Le flot humain s'écoule lentement. Le dernier homme reçoit la bénédiction générale. Cela met fin à notre court séjour en montagne, à une époque de l'année réellement mal choisie. Le retour est une fuite vers le fond de la vallée, à la recherche du soleil qui n'a pas abdiqué. 

Sidi-Aïch

Sidi-Aïch

Dès lors, notre course vers le sud voit la vallée se resserrer insensiblement ; la pente se raidit, nous " remontons " la rivière en la côtoyant. Nous traversons des villages aux jardins entourés de cactus géants où poussent en abondance des figuiers.

Les versants montagneux deviennent le domaine de l'olivier dont la culture est poussée intensivement dans toute la région, tandis que les fonds plats des vallées sont voués aux céréales. Mais, bien de pentes, bien des sommets apparaissent dénudés, creusés de ravinements découvrant l'ocre rouge de la terre argileuse ; ils annoncent déjà les paysages sauvages et stériles du massif des Bibans.

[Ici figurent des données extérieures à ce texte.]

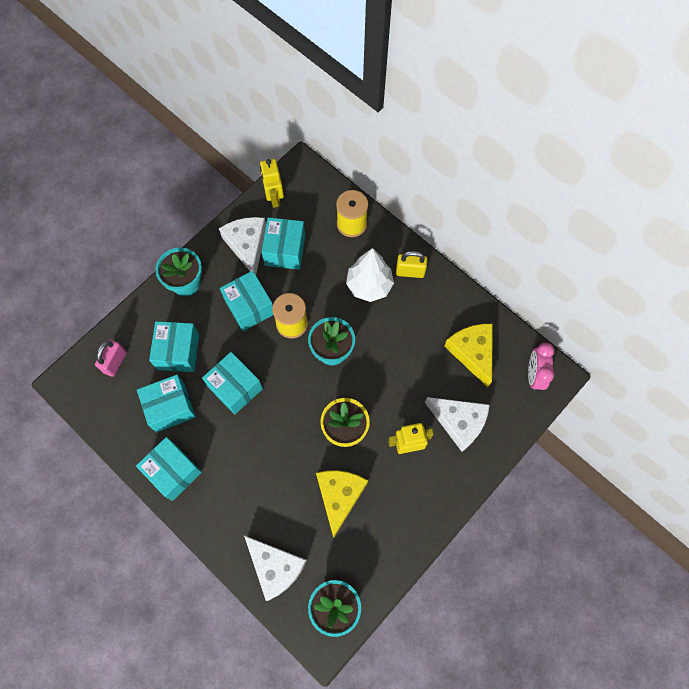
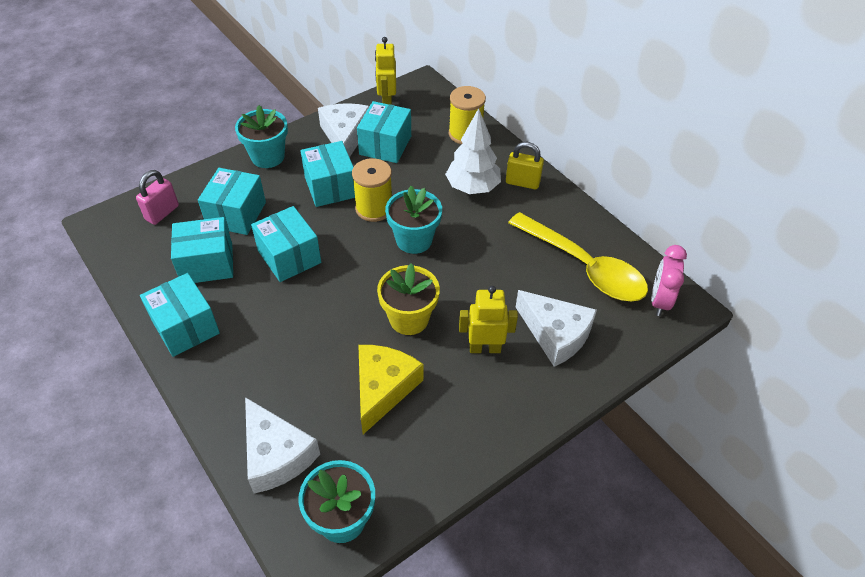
camera: 10 degrees right, 20 degrees down
(472, 352) = (584, 267): yellow cheese -> yellow spoon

Sidi-Aïch. Dominant le village à plus de cent mètres, les bâtiments de la Commune Mixte, accrochés aux pentes, disparaissent dans les jardins, les fleurs et les feuillages. Un temps splendide colore brillamment la vallée au fond de laquelle serpente la rivière parmi de grands bancs de sable ou de cailloux roulés. Quelques palmiers dressent leur lourde chevelure sombre dans la lumière dorée. Un pont de fer, un viaduc, enjambe le cours d'eau et mène aux nappes vertes des jardins et vergers de l'autre rive ...

                                                            A. B. 

23 à 25-08-19

A suivre : Parenthèse bienvenue

Note

Qui lit encore de nos jours : " Le berger d'Akfadou - Roman Kabyle " de Ferdinand Duchêne  - paru en 1 928 ?

                                                M. P. B.